Perdana Menteri Turki yang baru sahja mengumumkan pengunduran diri, Ahmet Davutoglu, memaparkan bahwa pembukaan Masjid Ferhidja mengirimkan pesan perdamaian. Turki turut membantu membiayai pembangunan masjid ini.
"Bosnia-Herzegovina, dengan warga Muslim, Katolik, Ortodoks dan Yahudi, adalah satu tubuh, satu hati. Jika ada upaya untuk memisahkannya, itu berarti hati ini akan dibagi," katanya, mengacu pada ancaman pemisahan diri yang diluncurkan oleh warga Serbia Bosnia.
Masjid yang awalnya dibangun pada abad ke-16 dan berada di bawah perlindungan UNESCO sebagai salah satu peninggalan bangunan zaman Ottoman, meledak dalam perang sekitar 23 tahun lalu.
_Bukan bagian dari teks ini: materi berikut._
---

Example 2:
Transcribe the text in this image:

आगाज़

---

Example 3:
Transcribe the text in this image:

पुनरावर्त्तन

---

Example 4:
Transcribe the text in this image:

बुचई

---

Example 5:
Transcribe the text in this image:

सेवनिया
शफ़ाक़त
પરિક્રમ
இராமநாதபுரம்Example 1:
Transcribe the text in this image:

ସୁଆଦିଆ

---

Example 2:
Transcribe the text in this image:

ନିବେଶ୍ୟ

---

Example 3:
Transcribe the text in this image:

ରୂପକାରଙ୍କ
Kini, lapangan parkir dibangun di lokasi berdirinya masjid dahulu.
Banyak warga yang yakin bahwa peledakan masjid itu merupakan tindakan warga Serbia Bosnia yang bertujuan untuk menghapus semua jejak warisan Muslim di kota yang dulunya dihuni warga multi-etnis ini.
Penuh Perjuangan
Pembangunan kembali masjid ini bukan tanpa perjuangan. Dalam upacara peletakan batu fondasi pertama untuk pembangunan masjid pada 2001 lalu, nasionalis Serbia menyerang pengunjung dan sejumlah pejabat, menyebabkan puluhan orang terluka dan seorang warga Muslim tewas.
Selain itu, butuh waktu 15 tahun bagi umat Islam Bosnia untuk memperoleh izin konstruksi dan dana untuk pembangunan masjid. Ribuan keping puing-puing dari bangunan aslinya dikumpulkan dari tempat pembuangan Sungai Vrbas dan sejumlah situs pembuangan sampah untuk kembali dipergunakan dalam pembangunan masjid.
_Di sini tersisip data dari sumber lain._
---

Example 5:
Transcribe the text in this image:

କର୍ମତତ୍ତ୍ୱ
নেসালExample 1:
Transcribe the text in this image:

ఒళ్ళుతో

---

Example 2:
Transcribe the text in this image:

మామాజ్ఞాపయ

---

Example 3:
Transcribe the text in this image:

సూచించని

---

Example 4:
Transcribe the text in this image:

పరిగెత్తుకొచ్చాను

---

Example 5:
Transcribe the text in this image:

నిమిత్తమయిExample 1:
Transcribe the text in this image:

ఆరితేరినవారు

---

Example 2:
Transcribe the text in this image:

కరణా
Tanggal pembukaan kembali masjid ini, yakni 7 Mei, kemudian ditetapkan sebagai Hari Masjid di Bosnia, untuk memperingati 614 masjid yang hancur selama perang periode 1992-1995.
Saat ini, hanya 10 persen dari pepulasi Muslim dan Kroasia di Banja Luka yang tetap berada di kota ini, setelah warga Serbia Bosnia meluncurkan kampanye perang pembersihan etnis.
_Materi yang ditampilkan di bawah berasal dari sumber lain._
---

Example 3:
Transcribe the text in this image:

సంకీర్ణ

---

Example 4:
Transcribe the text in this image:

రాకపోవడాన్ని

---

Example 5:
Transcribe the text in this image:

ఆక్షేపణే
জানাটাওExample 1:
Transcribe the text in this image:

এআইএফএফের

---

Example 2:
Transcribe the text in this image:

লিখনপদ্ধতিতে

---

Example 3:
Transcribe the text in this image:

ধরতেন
Dalam acara pembukaan, Presiden Serbia Bosnia, Milorad Dodik, menyatakan perwakilan komunitas Islam, Ortodoks, Katolik dan Yahudi "berkumpul di sini dan mengirim pesan perdamaian."
Sementara, Kepala komunitas Islam Bosnia, Efendi Husein Kavazovic, menyebutkan bahwa pembukaan kembali masjid ini bagai "kemenangan cahaya atas kegelapan," meskipun ia sebelumnya menyatakan ragu bahwa rekonsiliasi di kawasan itu akan segera terlaksana.
Ketua Muslim Bosnia, Bakir Izetbegovic, menyatakan pembangun masjid itu memberikan tanda bahwa Muslim Bosnia dapat kembali ke wilayah tersebut.
Namun, beberapa warga kurang optimis. Apalagi, banyak warga Serbia di Banja Luka yang nampaknya tak turut menghadiri pembukaan kembali masjid ini.
"Saya hanya ingin pembukaan masjid ini berjalan damai dan tanpa insiden apapun, ketegangan masih sangat tinggi," kata Tatjana Kecman, seorang warga Serbia dari Banja Luka.
Bayang-bayang perang masih menghantui kawasan ini, utamanya setelah pemimpin Serbia Bosnia, Radovan Karadzic, dipenjara karena dinilai melakukan genosida pada Maret.
PBB mengatakan dukungan warga Serbia Bosnia untuk memisahkan diri dari negara Bosnia yang rapuh merupakan tantangan untuk menegakkan kesepakatan damai pada 1995 lalu.